IT was a bold move. Theophilus’s father had made possessing supposedly ‘idolatrous’ icons a serious criminal offence,* but whereas Theodora had merely seen her icons confiscated, Cassiani had been flogged. Nonetheless, with echoing step Emperor Theophilus came to her door, and entered her cell.
Cassiani was nowhere to be seen. But on her writing-desk lay unfinished a hymn of heart-stopping beauty, the song of a woman fallen into many sins, stumbling through a moonless night. “I shall kiss Thy most pure feet,” Theophilus read, “and wipe them with my tresses.”*
For a moment, he stood in silence. Then he took up her pen, and added: “those feet whose sound Eve heard at dusk in Paradise, and hid herself for fear.”* Then he was gone.

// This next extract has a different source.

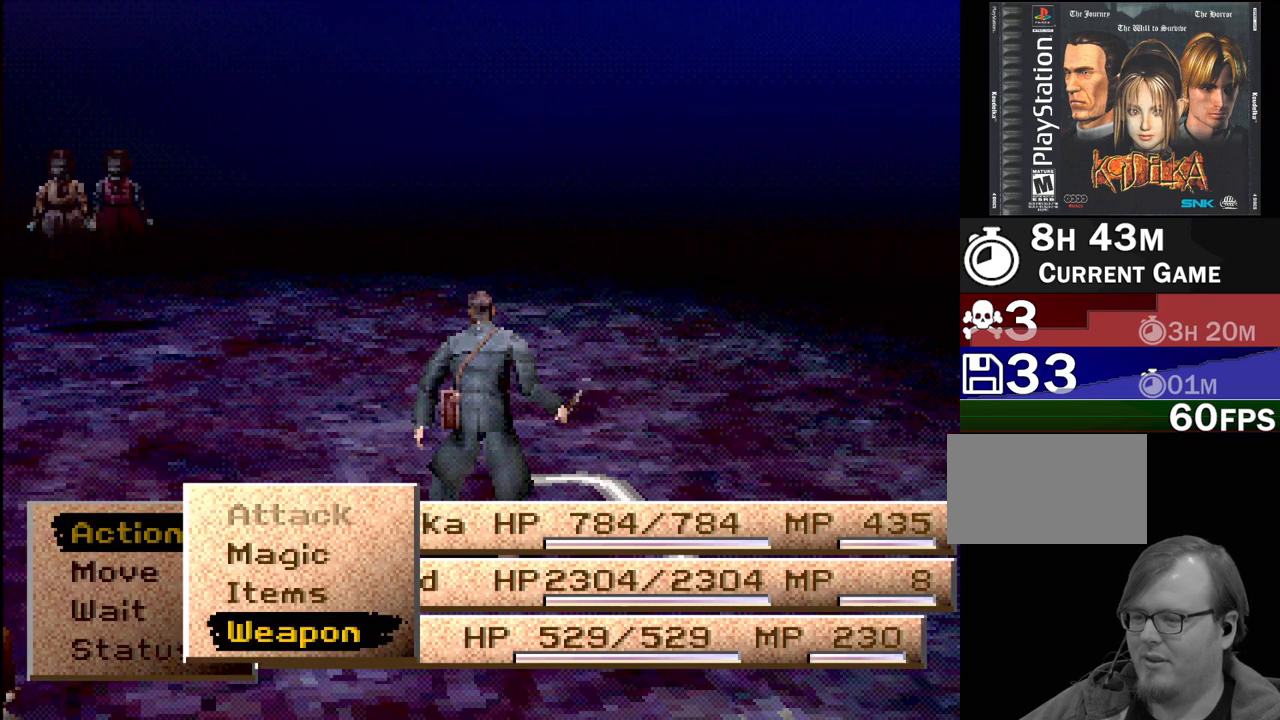
{"buttons": [], "events": [[33, "DPAD_UP", "up"], [83, "CROSS", "down"], [183, "CROSS", "up"]]}
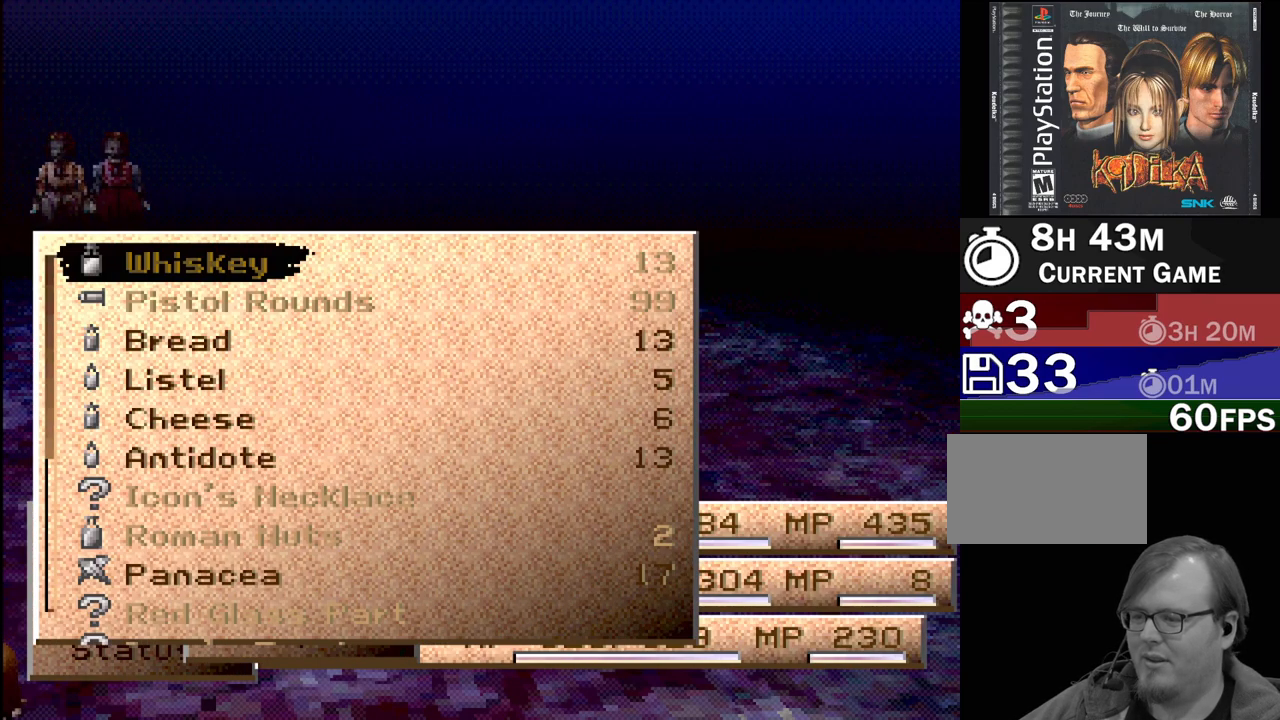
{"buttons": [], "events": [[200, "DPAD_UP", "down"], [333, "DPAD_UP", "up"]]}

As his footsteps died away, Cassiani emerged from the cupboard where she had hidden herself. Her eyes fell on the Emperor’s words, and presently her pen scratched softly again. “Despise not Thine handmaiden,” she wrote. “For Thou hast mercy without measure.”
See our stories The Restoration of the Icons and The Keeper of the Gate.
A reference to the woman of many sins who sought Christ’s forgiveness while he was at table with Simon the Pharisee, in Luke 7:36-50. The services of Wednesday in Holy Week pass on the tradition that prostitution was among those sins, and when Cassiani’s hymn is sung at Mattins on that day (in practice, usually the night of Tuesday), it has long been customary for ‘fallen women’ to attend.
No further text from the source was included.